Tony had a beautiful, roaring laugh that was heard often and he will be forever remembered for that, as well as all of his good works. Tony enjoyed fine food, music and travel but also loved being at home with family. He loved large family gatherings and meals and always invited new people into the fold.
Tony was a hero and a champion for social justice his entire life. The loss of his life to ALS was extremely difficult for him and the hundreds of thousands of people who love him. Many, many people, for generations to come, during their working day, will ask themselves before making a decision, “what would Tony do?” Although we no longer hear Tony’s laugh, we encourage everyone from the halls of Olympia to the homes and communities in which he worked, to recall and remember. It will bring joy to your heart.
Tony was preceded in death by his parents Chang Pei Yu Lee and Wai Lee, his sisters Anna Chen, Lucy Lee, Theresa Lee and Magdalene Lee, and his mother-in-law Pokow Chun.
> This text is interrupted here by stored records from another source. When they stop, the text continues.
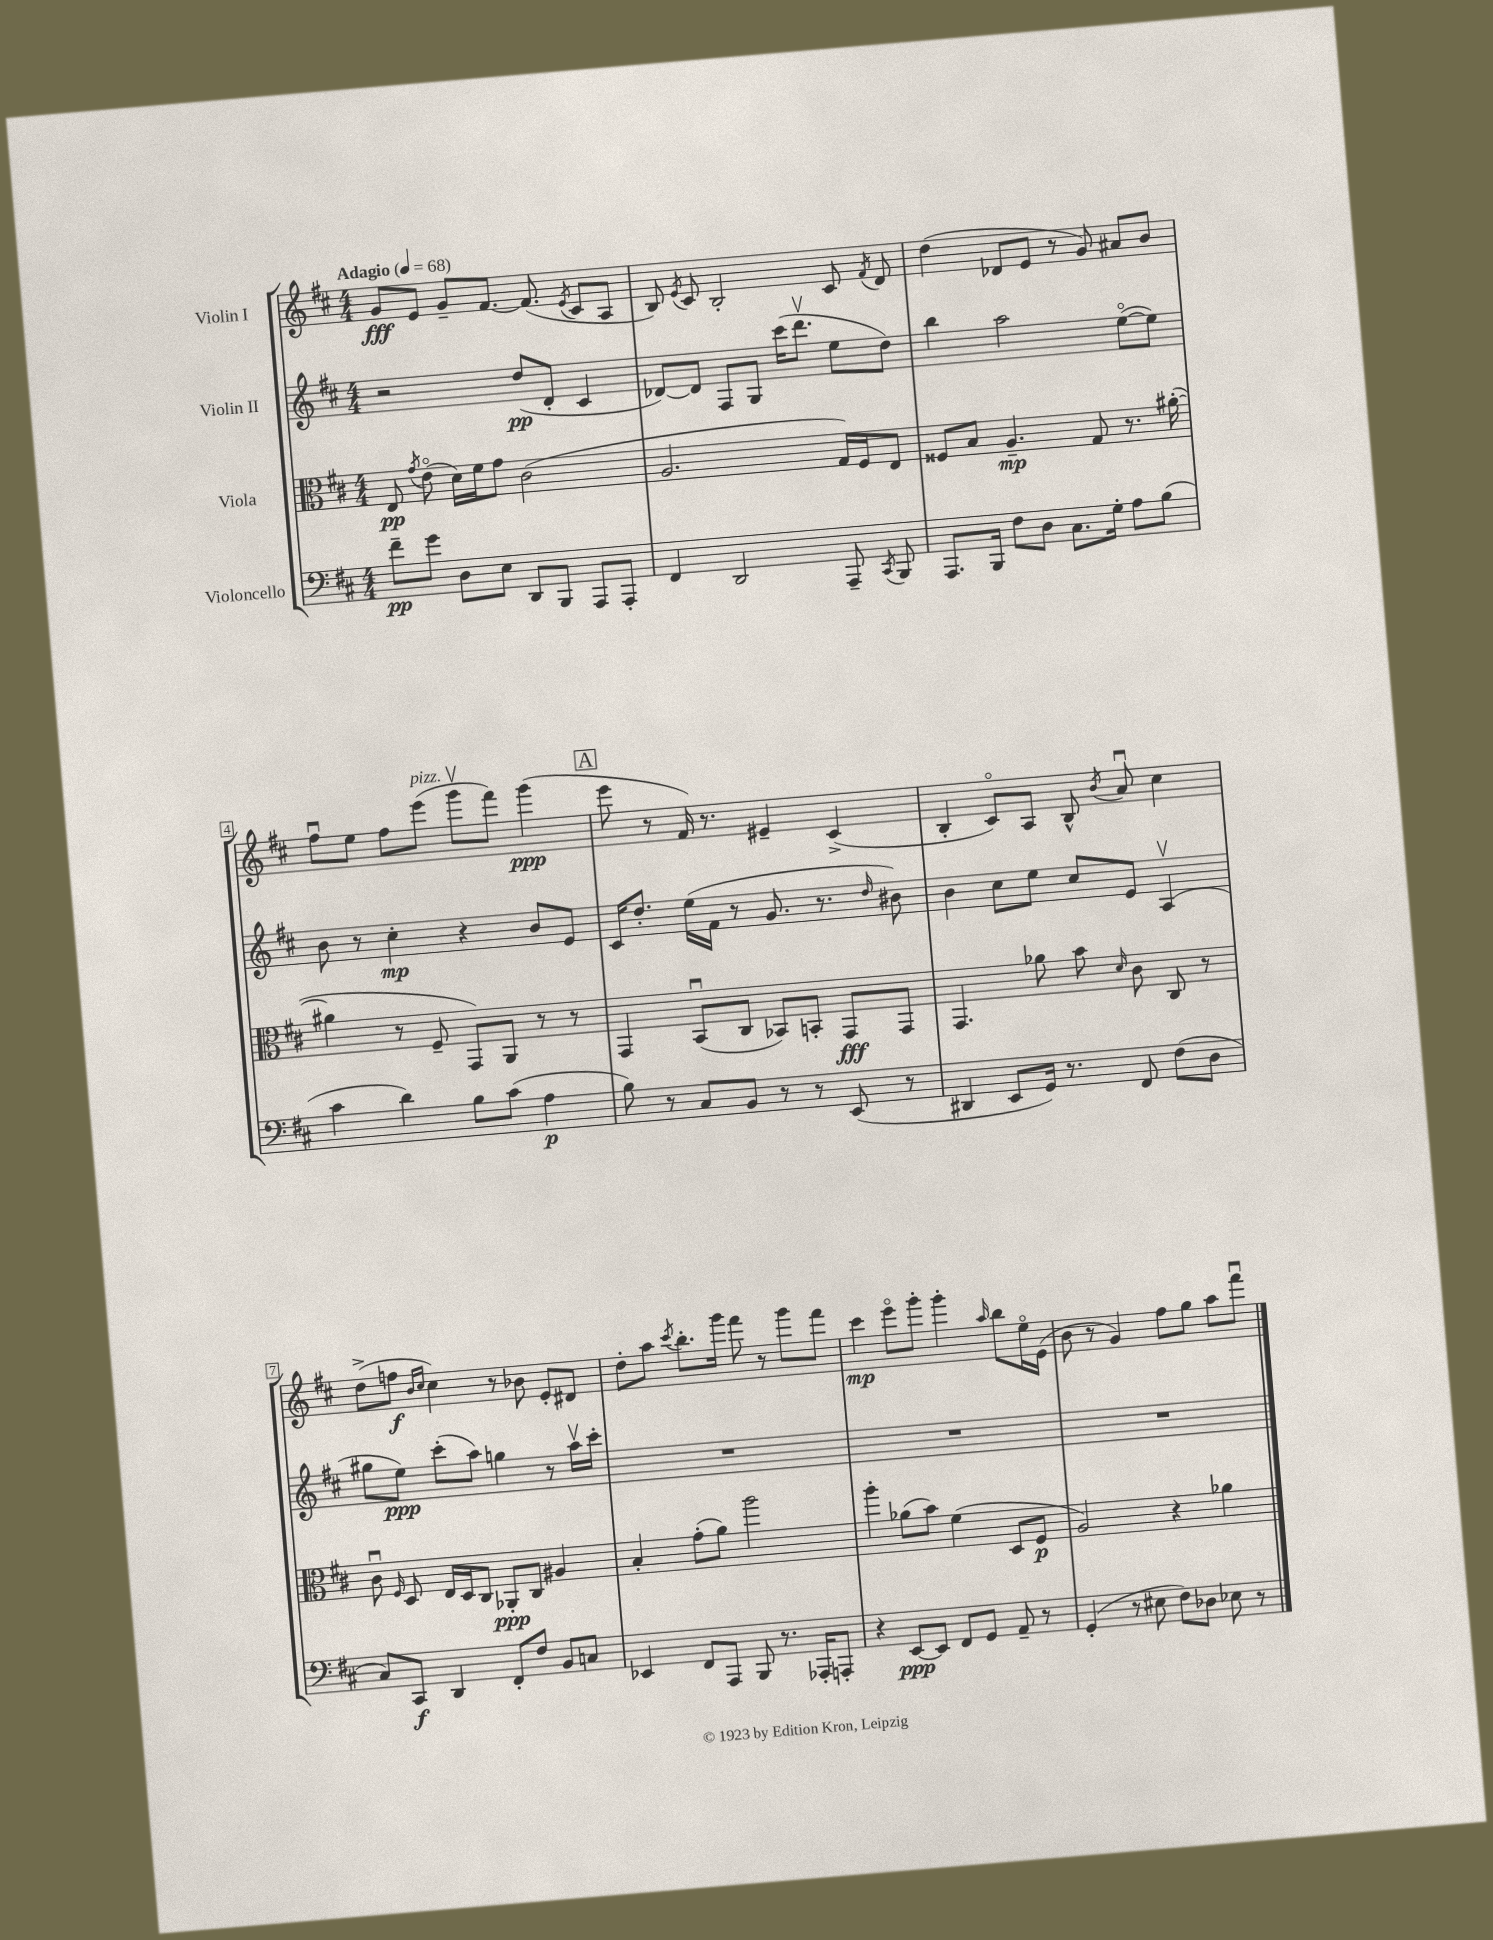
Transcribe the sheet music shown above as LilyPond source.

<<
\new StaffGroup <<
\new Staff = "s0" \with { instrumentName = "Violin I" } {
    \clef treble \key d \major \numericTimeSignature \time 4/4 \tempo "Adagio" 4 = 68
    \autoBeamOff g'8[\fff e'8] g'8[-- fis'8.]~ fis'8.( \acciaccatura { e'8 } cis'8[ a8] |
    b8) \acciaccatura { e'8 } cis'8 b2-. cis'8 \acciaccatura { fis'8 } d'8 |
    d''4( des'8[ e'8] r8 g'8) ais'8[ b'8] |
    fis''8[\downbow e''8] fis''8[ e'''8]^\markup { \italic "pizz." }( g'''8[\upbow fis'''8]) g'''4\ppp( |
    \mark \markup { \box "A" } e'''8 r8 fis'16) r8. eis'4-- cis'4->( |
    b4-. cis'8[\flageolet) a8] b8-^ \acciaccatura { b'8 } a'8\downbow cis''4 |
    d''8[->( f''8]\f \grace { b'16[ cis''16] } cis''4) r8 bes'8 e'8[-. dis'8] |
    d''8[-. a''8] \acciaccatura { cis'''8 } b''8.[-. g'''16] fis'''8 r8 g'''8[ fis'''8] |
    cis'''4\mp e'''8[\flageolet g'''8]-. g'''4-. \grace { a''16 } b''8[ e''16\flageolet e'16]( |
    b'8 r8 g'4) fis''8[ g''8] a''8[ fis'''8]\downbow \bar "|." |
}
\new Staff = "s1" \with { instrumentName = "Violin II" } {
    \clef treble \key d \major \numericTimeSignature \time 4/4
    \autoBeamOff r2 d''8[\pp( d'8]-. cis'4 |
    des'8[~) des'8] fis8[ g8] cis'''16[( d'''8.]\upbow e''8[ d''8]) |
    b''4 a''2 e''8[~\flageolet( e''8]) |
    b'8 r8 cis''4-.\mp r4 b'8[ e'8] |
    \mark \markup { \box "A" } cis'16[ d''8.]-. e''16[( fis'16] r8 g'8. r8. \grace { d''16 } bis'8) |
    b'4 cis''8[ e''8] cis''8[ e'8] a4\upbow( |
    gis''8[ e''8]\ppp) cis'''8[-.( a''8]) g''4 r8 a''16[\upbow cis'''16]-. |
    R1 |
    R1 |
    R1 \bar "|." |
}
\new Staff = "s2" \with { instrumentName = "Viola" } {
    \clef alto \key d \major \numericTimeSignature \time 4/4
    \autoBeamOff e8\pp \acciaccatura { g'8 } e'8\flageolet( d'16[) fis'16 g'8] cis'2( |
    a2. g16[) fis16 e8] |
    fisis8[ b8] a4.--\mp g8 r8. ais'16~-.( |
    ais'4 r8 fis8-- g,8[) a,8] r8 r8 |
    \mark \markup { \box "A" } g,4 b,8[\downbow( cis8] bes,8[) b,8]-. g,8[\fff g,8] |
    g,4. aes'8 b'8 \grace { d'16 } cis'8 cis8 r8 |
    cis'8\downbow \grace { fis16 } d8 e16[ d16 cis8] aes,8[-.\ppp cis8] ais4 |
    b4-. g'8[-.( a'8]) a''2 |
    a''4-. aes'8[( b'8]) fis'4( d8[ fis8]\p |
    a2) r4 aes'4 \bar "|." |
}
\new Staff = "s3" \with { instrumentName = "Violoncello" } {
    \clef bass \key d \major \numericTimeSignature \time 4/4
    \autoBeamOff fis'8[--\pp g'8] d8[ e8] d,8[ b,,8] a,,8[ a,,8]-. |
    fis,4 d,2 a,,8-- \acciaccatura { cis,8 } b,,8 |
    a,,8.[ b,,16] fis8[ d8] cis8.[ g16]-. a8[ b8]( |
    cis'4 d'4) b8[ cis'8]( a4\p |
    \mark \markup { \box "A" } b8) r8 cis8[ b,8] r8 r8 e,8( r8 |
    dis,4 e,8[ g,16]) r8. fis,8 fis8[( d8] |
    cis8[) cis,8]\f d,4 fis,8[-. fis8] b,8[ c8] |
    ees,4 fis,8[ a,,8] b,,8 r8. aes,,16[-. a,,8]-. |
    r4 e,8[~\ppp e,8] fis,8[ g,8] a,8-- r8 |
    g,4-.( r8 eis8 fis8[) des8] ees8 r8 \bar "|." |
}
>>
>>
\layout { \context { \Score \override BarNumber.stencil = #(make-stencil-boxer 0.1 0.3 ly:text-interface::print) } }
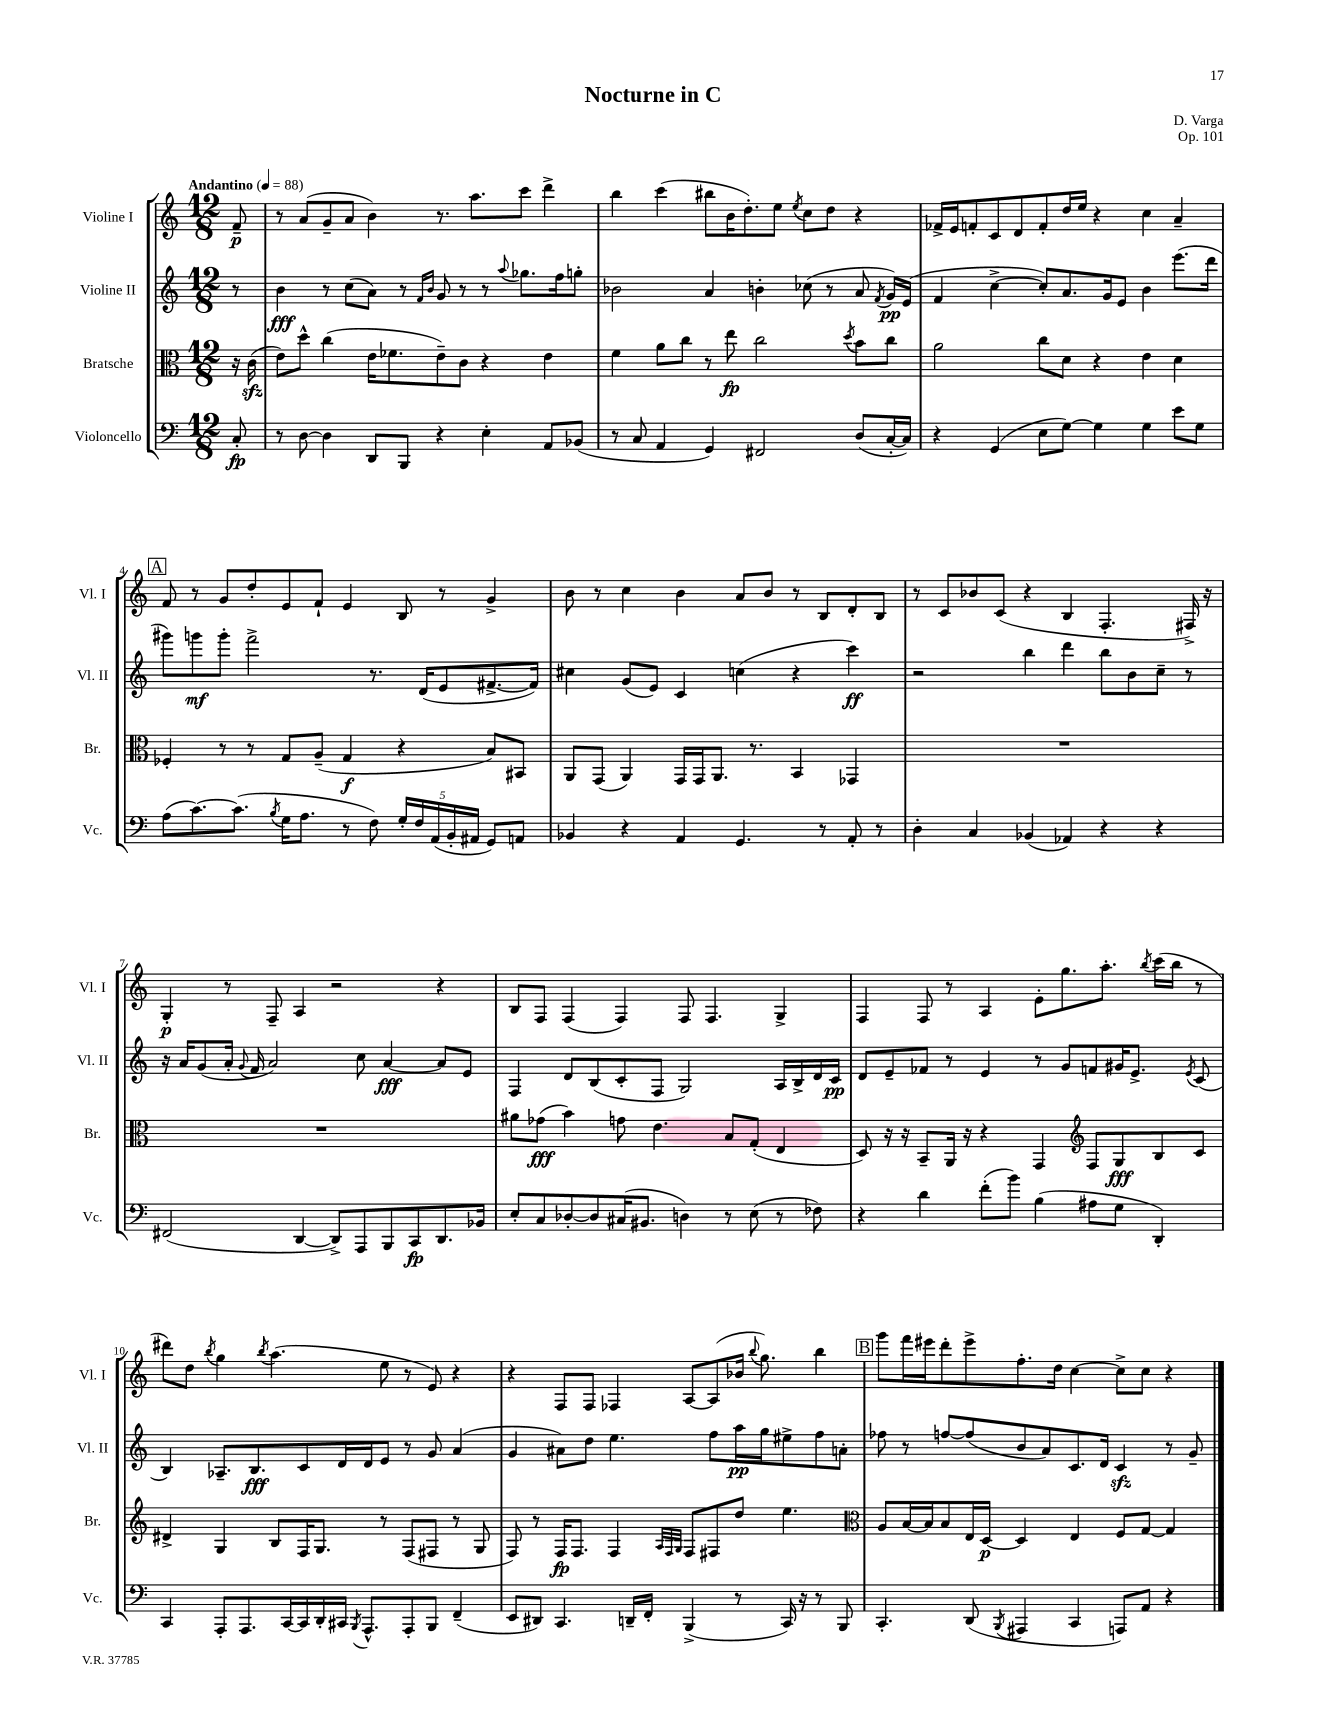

He is survived by his wife Angela Bartels, his son Christopher Lee (Sharon Lee), his step-daughter Anna Bartels of Seattle, WA, his siblings Joseph Lee of Bellevue, WA (Wei Lee), Mary Lee Stanzl and Cecilia Lee of Seattle, Bernadette Shih (Bill Shih) and Marie Pang (Tom Pang) of California. Tony is also survived by numerous nieces and nephews and extended family members. Please consider making a memorial to Tony by contributing to the Statewide Poverty Action Network at povertyaction.org, and Social Justice Fund Northwest at socialjusticefund.org.